Could you give the lines starting at "Para os fãs de uma boa massa, também" and ending at "Estação Japonesa, e claro que ela não" again, swapping "casamento" for "formatura" and leaving everything else as it is?

[[ SUPPLIED RECORDS, beginning ]]

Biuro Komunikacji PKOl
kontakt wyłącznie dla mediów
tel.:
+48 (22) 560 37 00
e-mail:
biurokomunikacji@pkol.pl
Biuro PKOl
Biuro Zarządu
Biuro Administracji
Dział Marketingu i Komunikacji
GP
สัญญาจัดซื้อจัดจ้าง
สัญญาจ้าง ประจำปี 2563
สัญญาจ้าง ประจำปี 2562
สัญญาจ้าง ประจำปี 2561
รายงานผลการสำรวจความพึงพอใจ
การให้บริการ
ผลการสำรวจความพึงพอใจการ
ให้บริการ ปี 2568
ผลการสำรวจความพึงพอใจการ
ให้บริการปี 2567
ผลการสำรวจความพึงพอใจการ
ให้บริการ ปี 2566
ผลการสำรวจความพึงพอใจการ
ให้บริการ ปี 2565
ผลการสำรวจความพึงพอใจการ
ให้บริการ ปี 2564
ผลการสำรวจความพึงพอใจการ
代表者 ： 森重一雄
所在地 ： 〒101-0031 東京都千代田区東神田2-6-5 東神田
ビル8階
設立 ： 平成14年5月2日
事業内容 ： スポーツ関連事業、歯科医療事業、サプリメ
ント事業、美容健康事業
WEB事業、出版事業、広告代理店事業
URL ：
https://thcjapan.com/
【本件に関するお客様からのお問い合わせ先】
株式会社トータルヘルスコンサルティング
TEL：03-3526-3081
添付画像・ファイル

[[ SUPPLIED RECORDS, end ]]
[[ SUPPLIED RECORDS, beginning ]]

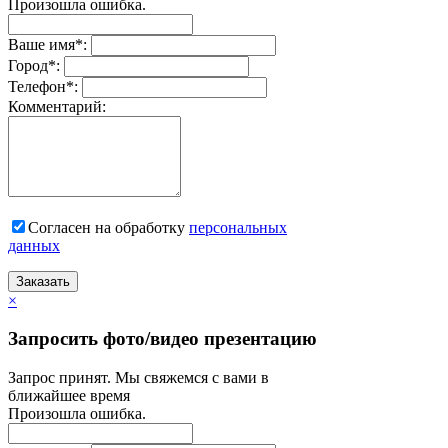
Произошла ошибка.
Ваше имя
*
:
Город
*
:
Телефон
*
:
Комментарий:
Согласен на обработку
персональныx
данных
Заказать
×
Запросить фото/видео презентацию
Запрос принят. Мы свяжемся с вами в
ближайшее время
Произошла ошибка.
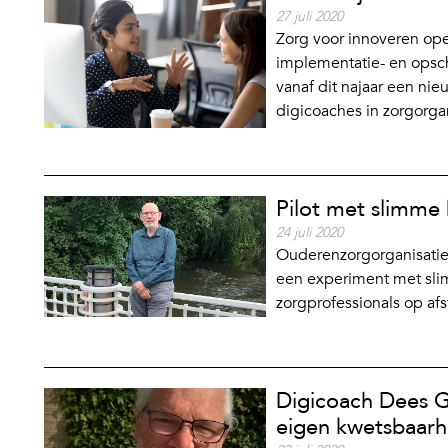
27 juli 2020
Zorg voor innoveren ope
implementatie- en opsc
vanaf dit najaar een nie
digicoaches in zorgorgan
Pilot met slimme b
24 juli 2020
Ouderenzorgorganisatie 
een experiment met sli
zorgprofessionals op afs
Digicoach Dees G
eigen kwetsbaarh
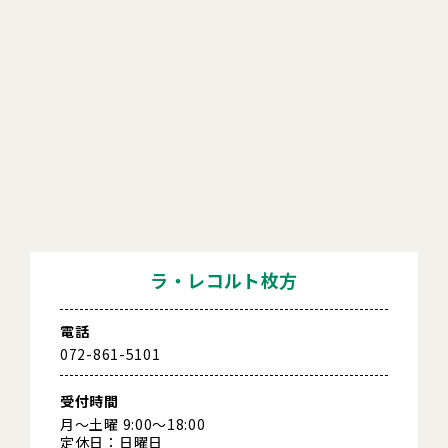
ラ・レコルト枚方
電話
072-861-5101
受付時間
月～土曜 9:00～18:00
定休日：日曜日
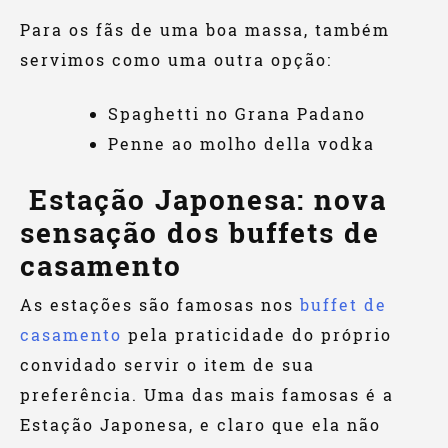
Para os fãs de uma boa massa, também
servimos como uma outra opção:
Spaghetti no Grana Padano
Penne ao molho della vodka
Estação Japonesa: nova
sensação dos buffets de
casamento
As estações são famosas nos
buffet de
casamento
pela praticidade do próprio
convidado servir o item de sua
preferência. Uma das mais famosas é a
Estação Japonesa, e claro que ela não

[[ SUPPLIED RECORDS, end ]]
[[ SUPPLIED RECORDS, beginning ]]

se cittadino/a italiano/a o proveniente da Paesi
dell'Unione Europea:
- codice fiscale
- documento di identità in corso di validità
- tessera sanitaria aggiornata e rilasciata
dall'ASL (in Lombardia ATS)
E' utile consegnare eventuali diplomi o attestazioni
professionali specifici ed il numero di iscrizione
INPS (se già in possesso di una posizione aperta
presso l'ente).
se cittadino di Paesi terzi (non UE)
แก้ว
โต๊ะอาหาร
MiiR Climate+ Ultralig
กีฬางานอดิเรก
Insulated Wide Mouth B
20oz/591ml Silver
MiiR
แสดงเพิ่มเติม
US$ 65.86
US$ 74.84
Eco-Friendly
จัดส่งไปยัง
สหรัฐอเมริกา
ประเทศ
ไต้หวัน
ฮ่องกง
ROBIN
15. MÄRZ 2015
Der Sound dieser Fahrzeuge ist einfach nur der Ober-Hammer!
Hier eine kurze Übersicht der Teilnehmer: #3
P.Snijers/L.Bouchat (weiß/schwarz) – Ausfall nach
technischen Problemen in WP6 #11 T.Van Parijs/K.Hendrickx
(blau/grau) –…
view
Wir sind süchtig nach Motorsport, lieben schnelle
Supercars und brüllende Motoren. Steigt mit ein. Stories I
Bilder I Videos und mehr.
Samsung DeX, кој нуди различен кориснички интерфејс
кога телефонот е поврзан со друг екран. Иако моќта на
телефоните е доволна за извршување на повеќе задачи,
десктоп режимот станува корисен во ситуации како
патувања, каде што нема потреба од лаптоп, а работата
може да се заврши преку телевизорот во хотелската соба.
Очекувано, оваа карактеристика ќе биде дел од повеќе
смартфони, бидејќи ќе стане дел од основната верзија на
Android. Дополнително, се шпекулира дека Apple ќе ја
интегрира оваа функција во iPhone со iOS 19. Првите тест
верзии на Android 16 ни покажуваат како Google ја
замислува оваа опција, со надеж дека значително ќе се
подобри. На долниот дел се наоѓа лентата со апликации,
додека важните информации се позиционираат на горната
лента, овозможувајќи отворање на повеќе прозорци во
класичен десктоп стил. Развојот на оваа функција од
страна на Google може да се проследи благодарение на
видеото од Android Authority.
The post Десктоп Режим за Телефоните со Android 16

[[ SUPPLIED RECORDS, end ]]

## [TASK RESPONSE]
Para os fãs de uma boa massa, também
servimos como uma outra opção:
Spaghetti no Grana Padano
Penne ao molho della vodka
Estação Japonesa: nova
sensação dos buffets de
formatura
As estações são famosas nos
buffet de
formatura
pela praticidade do próprio
convidado servir o item de sua
preferência. Uma das mais famosas é a
Estação Japonesa, e claro que ela não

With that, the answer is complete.